Instructions to follow: Go through the material below and return each line with the string "that" in it.

Material for this exercise:
»»

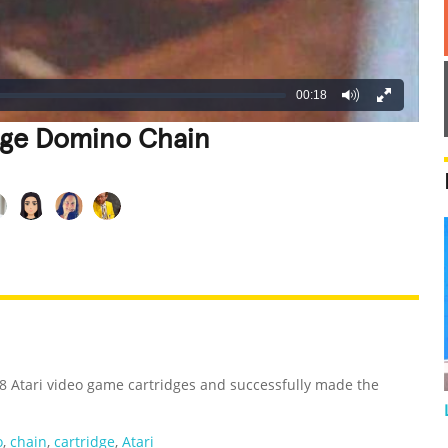
00:18
idge Domino Chain
REATIVE
GROSS
IMPRESSIVE
8 Atari video game cartridges and successfully made the
o
,
chain
,
cartridge
,
Atari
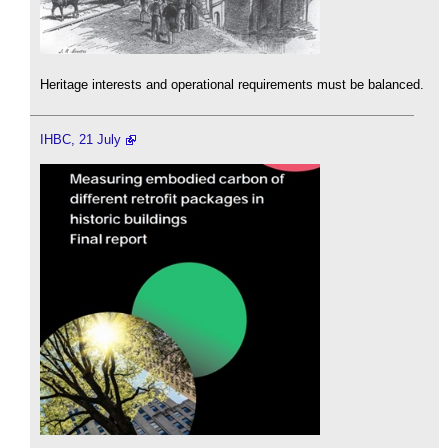
Heritage interests and operational requirements must be balanced.
IHBC, 21 July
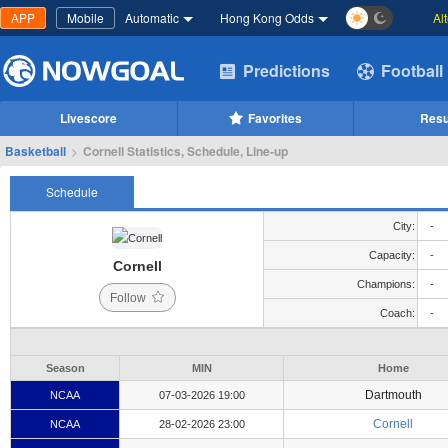
APP
Mobile
Automatic
Hong Kong Odds
Al
Predictions
Football
Livescore
Favorites
Resu
Basketball
>
Cornell Statistics, Schedule, Line-up
Schedule
City:
-
Capacity:
-
Cornell
Champions:
-
Follow
Coach:
-
Season
MIN
Home
Dartmouth
NCAA
07-03-2026 19:00
Cornell
NCAA
28-02-2026 23:00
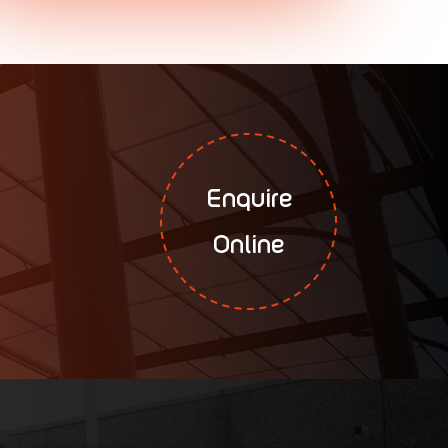
Enquire
Online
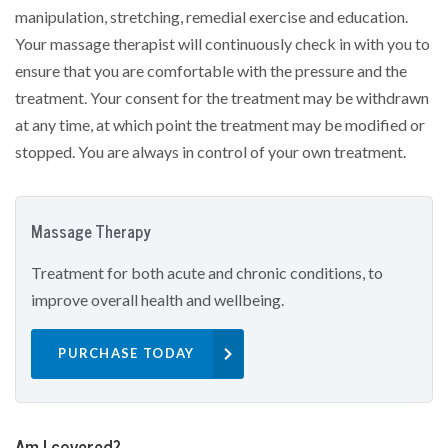
manipulation, stretching, remedial exercise and education.
Your massage therapist will continuously check in with you to
ensure that you are comfortable with the pressure and the
treatment. Your consent for the treatment may be withdrawn
at any time, at which point the treatment may be modified or
stopped. You are always in control of your own treatment.
Massage Therapy
Treatment for both acute and chronic conditions, to
improve overall health and wellbeing.
PURCHASE TODAY
Am I covered?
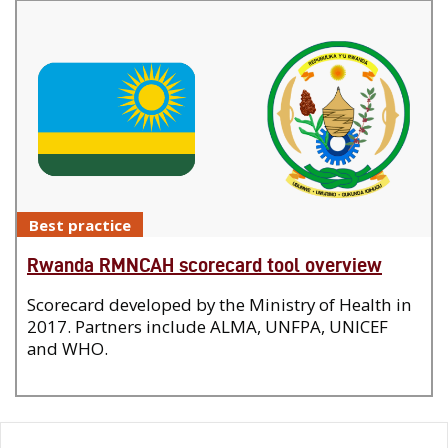
Best practice
Rwanda RMNCAH scorecard tool overview
Scorecard developed by the Ministry of Health in
2017. Partners include ALMA, UNFPA, UNICEF
and WHO.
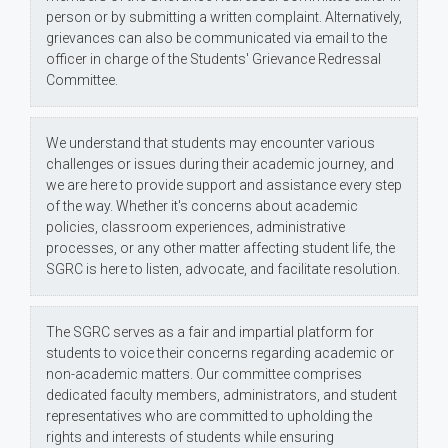
person or by submitting a written complaint. Alternatively,
grievances can also be communicated via email to the
officer in charge of the Students' Grievance Redressal
Committee.
We understand that students may encounter various
challenges or issues during their academic journey, and
we are here to provide support and assistance every step
of the way. Whether it's concerns about academic
policies, classroom experiences, administrative
processes, or any other matter affecting student life, the
SGRC is here to listen, advocate, and facilitate resolution.
The SGRC serves as a fair and impartial platform for
students to voice their concerns regarding academic or
non-academic matters. Our committee comprises
dedicated faculty members, administrators, and student
representatives who are committed to upholding the
rights and interests of students while ensuring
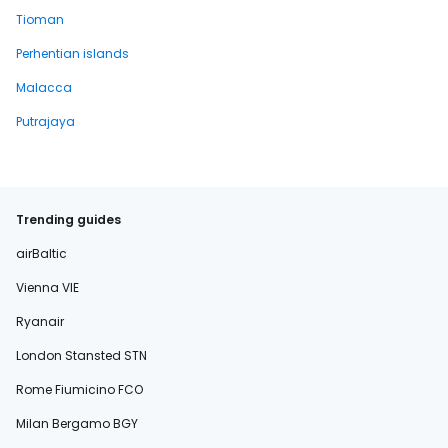
Tioman
Perhentian islands
Malacca
Putrajaya
Trending guides
airBaltic
Vienna VIE
Ryanair
London Stansted STN
Rome Fiumicino FCO
Milan Bergamo BGY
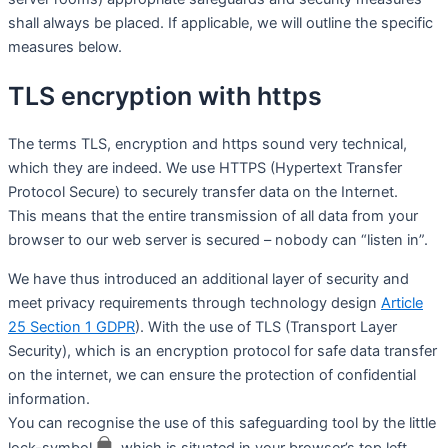
shall always be placed. If applicable, we will outline the specific
measures below.
TLS encryption with https
The terms TLS, encryption and https sound very technical,
which they are indeed. We use HTTPS (Hypertext Transfer
Protocol Secure) to securely transfer data on the Internet.
This means that the entire transmission of all data from your
browser to our web server is secured – nobody can “listen in”.
We have thus introduced an additional layer of security and
meet privacy requirements through technology design
Article
25 Section 1 GDPR
). With the use of TLS (Transport Layer
Security), which is an encryption protocol for safe data transfer
on the internet, we can ensure the protection of confidential
information.
You can recognise the use of this safeguarding tool by the little
lock-symbol
, which is situated in your browser’s top left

««

Exercise solution:
ensure that you are comfortable with the pressure and the
We understand that students may encounter various
This means that the entire transmission of all data from your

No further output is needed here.